::: ESTRATTO DEL DOCUMENTO
O forse lo hanno esaminato, nei limiti in cui degli uomini hanno potuto esaminare un uomo ma, poiché egli si era nascosto a lungo dietro la maschera di un'astuta ipocrisia, non sono riusciti a scoprirlo?
35.40 - Non era ingannevole la sua acqua? O l'olio del fornicatore non è l'olio di peccatore?
O, come dice la Cattolica con grande verità, quell'acqua e quell'olio non erano di chi li amministrava, ma di colui del quale si invocava il nome?
E perché coloro che si facevano battezzare da questo falso che si nascondeva, non provavano il suo spirito, poiché non era da Dio?
Lo Spirito Santo che ammaestra, infatti, fuggiva gli ipocriti. ( Sap 1,5 )
Oppure fuggiva lui, ma i suoi sacramenti, benché amministrati da lui, non li fuggiva?
Infine: certamente voi non negate la loro purificazione.
Allora, vedete se per giustificare quelli che, dopo la sua condanna, voi non vi preoccupate di purificare, potete trovare, dopo che spesso avete diffuse tante nebbie, un passo dove Petiliano risponde alla domanda: da chi sono stati purificati costoro, se è alla coscienza di chi battezza santamente che si bada, poiché è essa che purifica quella del battezzato?
Quell'impuro nascosto non poteva avere questa coscienza.
35.41 - Ora egli non dà nessuna risposta alla nostra insistente domanda.
In seguito poi si lascia andare a lunghi discorsi.
Egli dice: Se i Profeti e l'Apostolo hanno prudentemente temuto di questo, con che faccia tu dici che per i veri credenti il battesimo di un peccatore è santo?
Come se io o un qualunque cattolico dicessi che il battesimo, che si dà o si riceve tramite il ministero del peccatore, è il battesimo del peccatore e non di colui nel cui nome il credente viene battezzato.
Dopodiché egli si spinge a parlare di Giuda il traditore, e contro di lui dice tutto il male possibile, servendosi di testimonianze che di lui i profeti avevano dato molto tempo prima.
::::::
::: ESTRATTI DEI DATI
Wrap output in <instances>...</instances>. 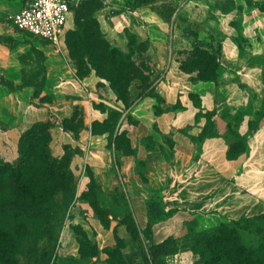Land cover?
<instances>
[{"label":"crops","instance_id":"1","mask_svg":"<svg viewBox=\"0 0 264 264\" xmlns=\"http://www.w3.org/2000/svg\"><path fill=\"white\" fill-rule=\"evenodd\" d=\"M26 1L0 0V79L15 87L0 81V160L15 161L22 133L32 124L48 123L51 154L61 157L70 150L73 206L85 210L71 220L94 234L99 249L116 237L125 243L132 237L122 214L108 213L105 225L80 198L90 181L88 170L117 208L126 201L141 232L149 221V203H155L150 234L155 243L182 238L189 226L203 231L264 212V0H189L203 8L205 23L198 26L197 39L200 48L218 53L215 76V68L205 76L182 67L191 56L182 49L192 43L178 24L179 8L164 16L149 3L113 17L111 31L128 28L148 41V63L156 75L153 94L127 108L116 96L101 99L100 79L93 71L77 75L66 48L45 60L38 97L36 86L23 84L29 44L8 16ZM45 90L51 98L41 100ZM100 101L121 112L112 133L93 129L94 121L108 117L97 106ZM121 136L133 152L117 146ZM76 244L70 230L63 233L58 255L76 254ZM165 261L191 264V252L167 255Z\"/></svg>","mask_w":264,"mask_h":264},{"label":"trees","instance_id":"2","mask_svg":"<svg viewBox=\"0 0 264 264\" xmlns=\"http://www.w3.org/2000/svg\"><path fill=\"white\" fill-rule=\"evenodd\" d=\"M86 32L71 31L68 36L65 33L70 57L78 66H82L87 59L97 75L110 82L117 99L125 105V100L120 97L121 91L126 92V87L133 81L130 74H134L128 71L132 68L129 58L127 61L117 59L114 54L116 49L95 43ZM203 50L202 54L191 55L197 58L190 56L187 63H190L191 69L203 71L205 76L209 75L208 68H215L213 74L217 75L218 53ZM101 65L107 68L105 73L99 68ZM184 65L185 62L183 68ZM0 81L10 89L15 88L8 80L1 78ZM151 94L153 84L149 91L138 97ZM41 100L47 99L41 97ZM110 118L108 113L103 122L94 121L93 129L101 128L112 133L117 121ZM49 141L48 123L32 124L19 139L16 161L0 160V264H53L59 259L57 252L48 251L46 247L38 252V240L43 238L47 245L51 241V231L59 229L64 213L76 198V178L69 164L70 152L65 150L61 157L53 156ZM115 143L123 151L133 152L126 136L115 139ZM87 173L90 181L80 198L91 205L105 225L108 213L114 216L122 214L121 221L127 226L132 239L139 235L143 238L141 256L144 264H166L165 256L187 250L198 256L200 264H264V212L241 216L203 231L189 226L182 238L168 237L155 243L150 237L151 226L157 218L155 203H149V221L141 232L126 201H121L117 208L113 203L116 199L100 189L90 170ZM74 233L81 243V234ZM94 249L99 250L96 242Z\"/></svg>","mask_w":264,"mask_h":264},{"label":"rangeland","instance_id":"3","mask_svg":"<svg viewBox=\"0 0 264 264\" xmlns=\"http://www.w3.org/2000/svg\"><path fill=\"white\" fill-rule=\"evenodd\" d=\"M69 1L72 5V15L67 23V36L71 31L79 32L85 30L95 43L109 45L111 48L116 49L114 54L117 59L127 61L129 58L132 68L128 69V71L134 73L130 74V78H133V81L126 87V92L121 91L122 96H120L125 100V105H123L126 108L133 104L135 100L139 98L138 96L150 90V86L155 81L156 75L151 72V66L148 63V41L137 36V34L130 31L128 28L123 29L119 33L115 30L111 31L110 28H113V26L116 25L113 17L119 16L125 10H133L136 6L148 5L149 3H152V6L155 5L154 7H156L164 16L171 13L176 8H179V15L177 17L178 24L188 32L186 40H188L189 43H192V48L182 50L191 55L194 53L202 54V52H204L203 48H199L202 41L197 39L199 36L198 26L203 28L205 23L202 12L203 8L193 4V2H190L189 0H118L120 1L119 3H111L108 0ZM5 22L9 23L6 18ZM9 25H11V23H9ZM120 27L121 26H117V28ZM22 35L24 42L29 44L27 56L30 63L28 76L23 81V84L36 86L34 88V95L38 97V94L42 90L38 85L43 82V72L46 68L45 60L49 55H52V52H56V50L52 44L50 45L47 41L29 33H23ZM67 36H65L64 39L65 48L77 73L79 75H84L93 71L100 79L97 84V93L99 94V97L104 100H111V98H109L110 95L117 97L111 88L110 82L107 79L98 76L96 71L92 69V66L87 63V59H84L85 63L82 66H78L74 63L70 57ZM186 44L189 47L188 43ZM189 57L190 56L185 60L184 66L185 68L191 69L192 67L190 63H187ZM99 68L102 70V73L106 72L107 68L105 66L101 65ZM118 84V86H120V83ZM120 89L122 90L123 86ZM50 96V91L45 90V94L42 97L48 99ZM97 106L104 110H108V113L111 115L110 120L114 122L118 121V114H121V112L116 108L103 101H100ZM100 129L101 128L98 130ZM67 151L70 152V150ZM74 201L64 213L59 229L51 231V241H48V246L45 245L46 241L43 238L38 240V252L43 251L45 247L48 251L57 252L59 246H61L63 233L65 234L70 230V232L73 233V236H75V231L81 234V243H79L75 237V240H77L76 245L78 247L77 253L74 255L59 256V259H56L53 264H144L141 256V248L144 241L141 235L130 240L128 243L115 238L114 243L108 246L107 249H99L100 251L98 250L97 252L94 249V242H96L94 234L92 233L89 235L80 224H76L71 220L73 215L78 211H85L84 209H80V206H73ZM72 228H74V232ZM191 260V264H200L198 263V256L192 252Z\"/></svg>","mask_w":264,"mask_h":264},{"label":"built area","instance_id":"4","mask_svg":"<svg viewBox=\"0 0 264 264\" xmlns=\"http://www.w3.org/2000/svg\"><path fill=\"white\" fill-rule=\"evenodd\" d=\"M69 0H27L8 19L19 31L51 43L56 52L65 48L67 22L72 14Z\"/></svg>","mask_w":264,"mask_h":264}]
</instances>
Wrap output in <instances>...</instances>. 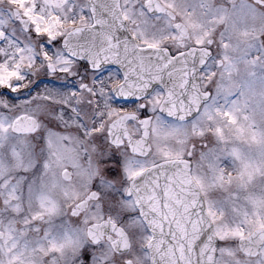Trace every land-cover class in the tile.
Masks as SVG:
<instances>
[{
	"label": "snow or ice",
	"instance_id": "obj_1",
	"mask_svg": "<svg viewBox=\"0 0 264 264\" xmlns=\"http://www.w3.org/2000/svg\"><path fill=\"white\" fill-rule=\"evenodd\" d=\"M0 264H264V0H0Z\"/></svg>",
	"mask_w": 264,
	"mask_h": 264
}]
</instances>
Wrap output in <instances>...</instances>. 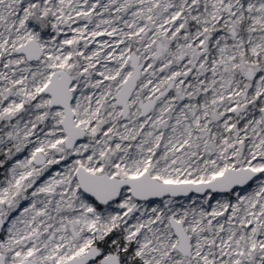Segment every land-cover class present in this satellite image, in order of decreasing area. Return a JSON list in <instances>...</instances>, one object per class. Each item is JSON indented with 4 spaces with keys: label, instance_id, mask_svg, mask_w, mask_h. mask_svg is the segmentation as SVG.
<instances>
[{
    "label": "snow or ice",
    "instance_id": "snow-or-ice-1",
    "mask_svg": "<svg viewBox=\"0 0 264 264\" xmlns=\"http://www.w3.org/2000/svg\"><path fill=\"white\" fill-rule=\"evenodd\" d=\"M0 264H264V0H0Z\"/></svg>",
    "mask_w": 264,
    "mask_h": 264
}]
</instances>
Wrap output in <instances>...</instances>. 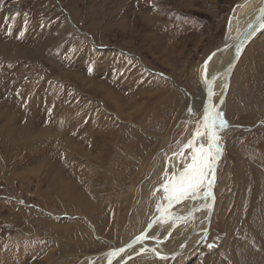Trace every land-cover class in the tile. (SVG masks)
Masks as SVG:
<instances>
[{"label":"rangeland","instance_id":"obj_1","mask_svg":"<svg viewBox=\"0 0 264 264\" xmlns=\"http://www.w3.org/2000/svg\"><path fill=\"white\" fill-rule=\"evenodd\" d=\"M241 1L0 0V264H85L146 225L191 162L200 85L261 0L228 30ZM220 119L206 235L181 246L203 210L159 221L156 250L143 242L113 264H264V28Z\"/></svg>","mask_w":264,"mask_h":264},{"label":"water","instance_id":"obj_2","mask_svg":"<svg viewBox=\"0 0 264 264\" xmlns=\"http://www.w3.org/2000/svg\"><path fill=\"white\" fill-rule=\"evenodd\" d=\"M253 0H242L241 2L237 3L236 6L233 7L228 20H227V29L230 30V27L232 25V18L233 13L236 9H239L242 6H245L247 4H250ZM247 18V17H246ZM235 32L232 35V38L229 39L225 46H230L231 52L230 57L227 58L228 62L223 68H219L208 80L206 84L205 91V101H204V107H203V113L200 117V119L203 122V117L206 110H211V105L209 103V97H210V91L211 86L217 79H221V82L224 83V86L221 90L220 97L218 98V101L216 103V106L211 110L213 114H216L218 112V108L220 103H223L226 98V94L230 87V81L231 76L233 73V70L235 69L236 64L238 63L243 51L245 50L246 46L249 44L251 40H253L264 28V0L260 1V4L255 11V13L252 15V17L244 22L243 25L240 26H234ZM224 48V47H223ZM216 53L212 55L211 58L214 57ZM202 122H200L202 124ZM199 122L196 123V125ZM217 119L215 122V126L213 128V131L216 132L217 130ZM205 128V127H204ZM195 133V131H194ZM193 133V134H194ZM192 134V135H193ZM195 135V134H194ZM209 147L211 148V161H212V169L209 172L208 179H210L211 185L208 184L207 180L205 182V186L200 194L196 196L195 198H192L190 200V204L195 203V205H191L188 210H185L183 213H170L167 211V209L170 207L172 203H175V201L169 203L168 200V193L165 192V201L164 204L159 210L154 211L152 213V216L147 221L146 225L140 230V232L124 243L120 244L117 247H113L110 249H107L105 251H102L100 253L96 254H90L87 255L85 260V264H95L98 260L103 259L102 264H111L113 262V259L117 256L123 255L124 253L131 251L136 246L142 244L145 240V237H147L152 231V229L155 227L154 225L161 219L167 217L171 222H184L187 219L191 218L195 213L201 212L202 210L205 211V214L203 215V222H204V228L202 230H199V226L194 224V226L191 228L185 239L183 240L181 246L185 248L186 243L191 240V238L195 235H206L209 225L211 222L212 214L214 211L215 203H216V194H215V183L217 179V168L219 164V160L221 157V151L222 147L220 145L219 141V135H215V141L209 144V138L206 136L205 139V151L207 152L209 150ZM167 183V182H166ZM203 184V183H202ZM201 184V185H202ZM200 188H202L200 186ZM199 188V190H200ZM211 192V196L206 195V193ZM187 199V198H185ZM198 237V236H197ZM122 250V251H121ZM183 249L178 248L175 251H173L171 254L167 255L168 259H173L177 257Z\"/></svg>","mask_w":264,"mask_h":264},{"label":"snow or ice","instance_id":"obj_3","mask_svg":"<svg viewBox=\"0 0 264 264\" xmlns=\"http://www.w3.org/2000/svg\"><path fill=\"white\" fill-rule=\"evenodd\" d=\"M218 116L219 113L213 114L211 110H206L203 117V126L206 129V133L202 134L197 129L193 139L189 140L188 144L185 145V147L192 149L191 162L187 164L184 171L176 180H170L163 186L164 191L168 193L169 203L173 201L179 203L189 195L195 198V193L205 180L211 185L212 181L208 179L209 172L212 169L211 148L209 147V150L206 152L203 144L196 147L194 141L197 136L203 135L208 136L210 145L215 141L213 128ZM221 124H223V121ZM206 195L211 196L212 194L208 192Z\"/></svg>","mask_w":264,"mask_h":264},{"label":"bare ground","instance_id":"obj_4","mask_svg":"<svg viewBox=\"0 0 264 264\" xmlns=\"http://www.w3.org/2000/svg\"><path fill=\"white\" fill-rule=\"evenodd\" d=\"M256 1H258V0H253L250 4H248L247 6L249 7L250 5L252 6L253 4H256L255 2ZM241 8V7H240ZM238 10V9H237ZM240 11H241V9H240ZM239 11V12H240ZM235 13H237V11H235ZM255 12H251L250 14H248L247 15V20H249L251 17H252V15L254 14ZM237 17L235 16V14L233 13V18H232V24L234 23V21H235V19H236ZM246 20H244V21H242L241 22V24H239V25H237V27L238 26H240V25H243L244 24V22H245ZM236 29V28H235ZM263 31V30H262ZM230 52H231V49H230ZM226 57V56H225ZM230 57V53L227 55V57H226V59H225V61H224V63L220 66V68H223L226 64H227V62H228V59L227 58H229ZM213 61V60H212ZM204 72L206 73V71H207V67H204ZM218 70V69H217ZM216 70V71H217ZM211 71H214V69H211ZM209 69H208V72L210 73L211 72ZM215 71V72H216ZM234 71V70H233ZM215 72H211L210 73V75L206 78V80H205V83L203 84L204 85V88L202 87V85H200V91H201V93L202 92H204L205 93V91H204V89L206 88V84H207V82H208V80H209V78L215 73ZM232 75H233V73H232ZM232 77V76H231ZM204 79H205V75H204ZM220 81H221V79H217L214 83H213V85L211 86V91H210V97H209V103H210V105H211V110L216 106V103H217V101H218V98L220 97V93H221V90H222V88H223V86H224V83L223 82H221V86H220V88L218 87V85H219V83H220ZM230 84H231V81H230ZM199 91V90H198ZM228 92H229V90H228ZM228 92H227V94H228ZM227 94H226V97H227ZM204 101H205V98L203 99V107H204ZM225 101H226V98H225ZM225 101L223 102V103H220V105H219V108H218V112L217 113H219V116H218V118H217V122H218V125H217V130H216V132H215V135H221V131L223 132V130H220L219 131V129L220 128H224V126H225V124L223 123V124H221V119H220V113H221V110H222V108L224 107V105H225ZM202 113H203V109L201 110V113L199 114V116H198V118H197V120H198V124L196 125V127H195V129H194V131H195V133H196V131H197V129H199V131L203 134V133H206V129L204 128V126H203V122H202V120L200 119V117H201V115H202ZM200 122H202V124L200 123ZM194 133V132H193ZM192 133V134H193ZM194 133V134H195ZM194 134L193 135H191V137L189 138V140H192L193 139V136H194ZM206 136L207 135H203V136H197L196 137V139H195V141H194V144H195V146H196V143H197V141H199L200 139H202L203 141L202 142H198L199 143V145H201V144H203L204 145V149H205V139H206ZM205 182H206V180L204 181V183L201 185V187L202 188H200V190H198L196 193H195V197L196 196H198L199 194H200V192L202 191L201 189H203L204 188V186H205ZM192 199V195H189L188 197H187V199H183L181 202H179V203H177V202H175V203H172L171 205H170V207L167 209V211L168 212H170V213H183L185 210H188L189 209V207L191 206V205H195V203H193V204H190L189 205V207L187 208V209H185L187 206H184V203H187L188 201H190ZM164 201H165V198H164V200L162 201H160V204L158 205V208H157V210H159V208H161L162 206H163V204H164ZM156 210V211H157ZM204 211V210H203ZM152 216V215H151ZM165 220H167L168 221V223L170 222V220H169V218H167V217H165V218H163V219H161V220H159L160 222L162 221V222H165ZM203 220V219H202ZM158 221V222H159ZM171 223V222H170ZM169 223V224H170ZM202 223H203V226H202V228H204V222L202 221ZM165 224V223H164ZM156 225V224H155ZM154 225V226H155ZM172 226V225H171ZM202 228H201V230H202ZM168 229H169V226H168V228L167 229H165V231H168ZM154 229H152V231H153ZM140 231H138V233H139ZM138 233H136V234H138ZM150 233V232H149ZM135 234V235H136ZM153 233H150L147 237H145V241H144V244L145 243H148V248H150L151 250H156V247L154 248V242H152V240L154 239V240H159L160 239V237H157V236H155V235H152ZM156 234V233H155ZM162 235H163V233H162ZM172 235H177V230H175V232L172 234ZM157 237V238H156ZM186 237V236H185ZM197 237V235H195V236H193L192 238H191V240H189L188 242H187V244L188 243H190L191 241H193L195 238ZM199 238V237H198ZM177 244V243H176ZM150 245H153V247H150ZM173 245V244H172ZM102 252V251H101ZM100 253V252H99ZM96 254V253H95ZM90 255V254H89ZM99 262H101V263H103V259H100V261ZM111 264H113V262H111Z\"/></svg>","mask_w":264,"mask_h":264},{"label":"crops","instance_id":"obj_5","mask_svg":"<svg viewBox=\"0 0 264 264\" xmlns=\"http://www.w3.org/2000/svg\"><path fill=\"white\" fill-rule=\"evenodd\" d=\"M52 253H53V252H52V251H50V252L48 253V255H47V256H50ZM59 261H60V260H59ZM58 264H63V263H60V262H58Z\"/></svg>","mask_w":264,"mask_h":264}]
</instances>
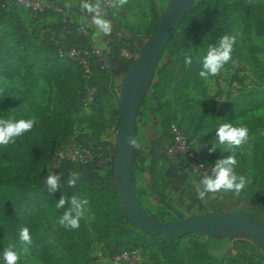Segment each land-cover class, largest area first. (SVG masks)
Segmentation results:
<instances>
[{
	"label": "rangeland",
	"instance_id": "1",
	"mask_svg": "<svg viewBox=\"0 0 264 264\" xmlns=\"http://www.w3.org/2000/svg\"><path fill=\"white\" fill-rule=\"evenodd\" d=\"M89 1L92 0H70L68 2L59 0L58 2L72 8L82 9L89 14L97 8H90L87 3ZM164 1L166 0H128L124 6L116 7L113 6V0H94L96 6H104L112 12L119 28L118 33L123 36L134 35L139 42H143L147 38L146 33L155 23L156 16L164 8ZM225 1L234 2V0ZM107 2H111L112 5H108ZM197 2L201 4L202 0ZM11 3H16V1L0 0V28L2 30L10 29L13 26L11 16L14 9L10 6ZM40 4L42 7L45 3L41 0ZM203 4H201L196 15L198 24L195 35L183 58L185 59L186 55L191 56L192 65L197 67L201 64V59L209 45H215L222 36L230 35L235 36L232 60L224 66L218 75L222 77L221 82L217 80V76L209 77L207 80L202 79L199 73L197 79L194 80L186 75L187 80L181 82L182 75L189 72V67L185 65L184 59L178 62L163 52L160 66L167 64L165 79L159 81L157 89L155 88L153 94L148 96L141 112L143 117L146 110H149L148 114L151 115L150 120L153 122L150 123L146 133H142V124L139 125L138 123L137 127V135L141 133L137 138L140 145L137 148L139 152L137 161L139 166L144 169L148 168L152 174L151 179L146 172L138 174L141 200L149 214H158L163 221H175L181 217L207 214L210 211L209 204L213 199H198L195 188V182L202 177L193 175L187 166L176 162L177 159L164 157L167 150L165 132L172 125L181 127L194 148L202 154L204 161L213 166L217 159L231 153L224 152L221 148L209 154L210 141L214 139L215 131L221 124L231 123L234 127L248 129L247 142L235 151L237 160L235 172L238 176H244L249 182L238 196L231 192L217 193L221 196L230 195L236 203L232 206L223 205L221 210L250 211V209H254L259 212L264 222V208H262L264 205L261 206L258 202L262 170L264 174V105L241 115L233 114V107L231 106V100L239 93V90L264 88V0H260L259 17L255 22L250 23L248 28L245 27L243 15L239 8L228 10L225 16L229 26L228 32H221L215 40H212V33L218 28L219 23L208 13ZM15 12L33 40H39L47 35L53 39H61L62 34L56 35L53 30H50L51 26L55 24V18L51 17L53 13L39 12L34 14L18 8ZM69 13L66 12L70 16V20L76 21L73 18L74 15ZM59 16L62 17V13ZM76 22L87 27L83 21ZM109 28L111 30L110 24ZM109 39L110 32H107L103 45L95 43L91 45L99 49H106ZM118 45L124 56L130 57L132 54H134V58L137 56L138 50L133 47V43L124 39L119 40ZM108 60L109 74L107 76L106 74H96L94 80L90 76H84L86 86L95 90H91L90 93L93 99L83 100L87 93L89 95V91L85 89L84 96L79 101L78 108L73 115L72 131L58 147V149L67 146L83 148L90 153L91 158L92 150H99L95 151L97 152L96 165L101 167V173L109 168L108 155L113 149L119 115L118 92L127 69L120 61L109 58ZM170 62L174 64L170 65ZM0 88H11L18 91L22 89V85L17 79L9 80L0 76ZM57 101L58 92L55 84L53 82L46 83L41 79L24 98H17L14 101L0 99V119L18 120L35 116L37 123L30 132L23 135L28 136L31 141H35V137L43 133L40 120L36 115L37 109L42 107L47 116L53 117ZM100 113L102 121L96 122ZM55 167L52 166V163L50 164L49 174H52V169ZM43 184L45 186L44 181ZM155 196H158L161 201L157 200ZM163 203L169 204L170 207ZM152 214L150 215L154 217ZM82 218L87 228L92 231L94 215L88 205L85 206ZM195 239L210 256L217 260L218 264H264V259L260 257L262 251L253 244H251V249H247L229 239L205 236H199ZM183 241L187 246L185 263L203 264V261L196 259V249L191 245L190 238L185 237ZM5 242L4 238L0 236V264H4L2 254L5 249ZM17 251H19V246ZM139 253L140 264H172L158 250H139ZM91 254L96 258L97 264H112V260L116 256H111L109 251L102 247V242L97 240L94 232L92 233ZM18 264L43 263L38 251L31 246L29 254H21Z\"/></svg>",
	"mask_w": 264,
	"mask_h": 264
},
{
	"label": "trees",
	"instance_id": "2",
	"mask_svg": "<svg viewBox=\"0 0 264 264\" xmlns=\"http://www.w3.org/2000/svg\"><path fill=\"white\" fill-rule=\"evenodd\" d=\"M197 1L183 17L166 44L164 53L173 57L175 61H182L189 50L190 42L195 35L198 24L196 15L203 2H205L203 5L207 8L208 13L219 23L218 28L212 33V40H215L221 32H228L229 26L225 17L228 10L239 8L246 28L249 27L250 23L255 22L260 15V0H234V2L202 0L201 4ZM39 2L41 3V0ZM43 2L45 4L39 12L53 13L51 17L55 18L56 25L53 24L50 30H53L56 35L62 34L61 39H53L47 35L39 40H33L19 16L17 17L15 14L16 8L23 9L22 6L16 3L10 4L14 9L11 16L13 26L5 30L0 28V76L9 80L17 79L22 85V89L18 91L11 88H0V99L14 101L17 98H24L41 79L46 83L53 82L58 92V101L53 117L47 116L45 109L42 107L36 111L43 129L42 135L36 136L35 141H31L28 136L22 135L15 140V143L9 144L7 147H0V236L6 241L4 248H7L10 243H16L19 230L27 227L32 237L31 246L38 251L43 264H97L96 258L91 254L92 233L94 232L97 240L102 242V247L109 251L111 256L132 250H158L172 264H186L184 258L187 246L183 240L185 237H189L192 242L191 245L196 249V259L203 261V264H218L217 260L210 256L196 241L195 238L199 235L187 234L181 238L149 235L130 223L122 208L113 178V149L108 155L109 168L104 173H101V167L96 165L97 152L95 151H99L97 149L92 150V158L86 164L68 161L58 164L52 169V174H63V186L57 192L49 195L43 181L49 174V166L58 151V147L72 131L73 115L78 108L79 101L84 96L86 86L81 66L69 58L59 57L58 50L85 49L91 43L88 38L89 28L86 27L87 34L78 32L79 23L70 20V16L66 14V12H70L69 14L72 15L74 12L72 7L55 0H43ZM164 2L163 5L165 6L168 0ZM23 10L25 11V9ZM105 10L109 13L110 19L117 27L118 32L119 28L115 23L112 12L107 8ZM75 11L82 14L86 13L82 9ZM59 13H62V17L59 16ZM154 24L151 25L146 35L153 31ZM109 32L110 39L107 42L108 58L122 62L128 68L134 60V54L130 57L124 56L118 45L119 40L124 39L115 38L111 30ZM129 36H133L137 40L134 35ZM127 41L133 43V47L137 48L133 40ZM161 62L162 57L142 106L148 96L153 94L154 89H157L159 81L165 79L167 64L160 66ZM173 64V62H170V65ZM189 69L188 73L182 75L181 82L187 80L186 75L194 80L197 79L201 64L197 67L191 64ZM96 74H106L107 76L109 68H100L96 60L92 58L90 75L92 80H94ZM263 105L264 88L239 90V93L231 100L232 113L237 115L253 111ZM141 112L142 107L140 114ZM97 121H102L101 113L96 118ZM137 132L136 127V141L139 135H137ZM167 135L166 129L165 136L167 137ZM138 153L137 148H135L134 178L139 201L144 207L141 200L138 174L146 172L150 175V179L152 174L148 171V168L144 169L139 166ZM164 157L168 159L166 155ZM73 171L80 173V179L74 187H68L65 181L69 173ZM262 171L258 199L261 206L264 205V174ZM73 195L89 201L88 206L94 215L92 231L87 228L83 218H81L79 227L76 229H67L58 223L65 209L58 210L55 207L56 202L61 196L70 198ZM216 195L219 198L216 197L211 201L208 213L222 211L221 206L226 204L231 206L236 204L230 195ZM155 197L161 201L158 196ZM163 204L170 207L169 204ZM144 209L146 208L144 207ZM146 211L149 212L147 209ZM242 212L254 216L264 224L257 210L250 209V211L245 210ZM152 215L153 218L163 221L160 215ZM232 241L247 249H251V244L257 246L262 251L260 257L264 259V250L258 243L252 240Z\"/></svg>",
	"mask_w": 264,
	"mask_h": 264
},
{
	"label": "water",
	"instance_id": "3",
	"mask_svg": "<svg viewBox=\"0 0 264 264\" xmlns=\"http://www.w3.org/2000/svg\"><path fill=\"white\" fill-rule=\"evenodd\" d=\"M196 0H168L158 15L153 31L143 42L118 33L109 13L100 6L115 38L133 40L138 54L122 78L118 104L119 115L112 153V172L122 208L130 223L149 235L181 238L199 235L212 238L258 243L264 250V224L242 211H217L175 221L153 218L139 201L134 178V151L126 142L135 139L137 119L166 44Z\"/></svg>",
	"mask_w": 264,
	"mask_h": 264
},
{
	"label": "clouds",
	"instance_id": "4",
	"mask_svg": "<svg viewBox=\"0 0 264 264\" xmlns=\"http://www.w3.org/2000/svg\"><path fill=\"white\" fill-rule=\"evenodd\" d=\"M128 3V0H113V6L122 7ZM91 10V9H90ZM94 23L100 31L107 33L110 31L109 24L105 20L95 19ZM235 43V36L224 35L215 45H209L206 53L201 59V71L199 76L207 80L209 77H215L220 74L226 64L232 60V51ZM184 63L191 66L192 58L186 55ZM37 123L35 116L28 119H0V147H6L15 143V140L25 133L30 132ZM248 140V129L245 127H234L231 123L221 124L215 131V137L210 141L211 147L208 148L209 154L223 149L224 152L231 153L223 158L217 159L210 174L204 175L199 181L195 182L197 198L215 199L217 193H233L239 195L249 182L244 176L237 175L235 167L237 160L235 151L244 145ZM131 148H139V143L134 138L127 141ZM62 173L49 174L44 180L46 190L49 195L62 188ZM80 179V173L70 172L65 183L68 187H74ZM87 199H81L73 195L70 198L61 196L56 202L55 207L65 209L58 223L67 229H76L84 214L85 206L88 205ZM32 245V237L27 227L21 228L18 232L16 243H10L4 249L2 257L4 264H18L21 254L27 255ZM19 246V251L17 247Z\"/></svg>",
::::::
» ATTIVITÀ DA SVOLGERE:
(a) Nel brano sul battesimo e su Petiliano, elenca nell'ordine in cui compaiono tutti i nomi scritti con l'iniziale maiuscola che indicano persone, figure divine o gruppi. Escludi la prima parola di ogni frase e il riferimento biblico tra parentesi.
(b) Prosegui il brano sul battesimo e su Petiliano a partire dall'ultima frase riportata.
Per svolgere il lavoro l'elenco non serve.

» RISULTATI FINALI:
(a) Cattolica, Dio, Spirito Santo, Petiliano, Profeti, Apostolo, Giuda

(b)
Sembra quasi che voglia sommergere con l'empietà del traditore Giuda, la Chiesa di Cristo diffusa nel mondo, di cui ora stiamo trattando, ma senza considerare - e l'esempio di Giuda lo avrebbe dovuto ammonire - che non bisogna dubitare che essa è la Chiesa di Cristo, che si espande in tutte le nazioni, poiché si tratta di una verità profetizzata tanto tempo prima; così come non bisogna dubitare che Cristo doveva essere tradito da uno dei suoi discepoli, perché anche questo è stato profetizzato.
Ma proprio dopo questo discorso, ecco che Petiliano passa a trattare il nostro argomento: l'accettazione del battesimo dei Massimianisti, che essi avevano condannati.7
Anche se, nel porre la questione, egli preferisce usare più le sue parole che le mie: noi infatti non diciamo che il battesimo dei peccatori deve giovarci, e né che esso è dei peccatori o di qualunque altro uomo, ma riconosciamo che è di Cristo.
Ecco le sue proposizioni: Tu ti ostini ad affermare che il battesimo dei peccatori vi deve giovare, in quanto anche noi, come hai detto, rispettiamo il battesimo di quei peccatori che abbiamo giustamente condannato.
Ecco, appena è passato a trattare la questione, come ho detto, tutto il suo spirito battagliero, anche apparente, gli è venuto meno.
Non ha trovato dove andare, da dove uscire; non è riuscito ad avvistare un varco per dove evadere di nascosto e né ad aprirlo con la forza.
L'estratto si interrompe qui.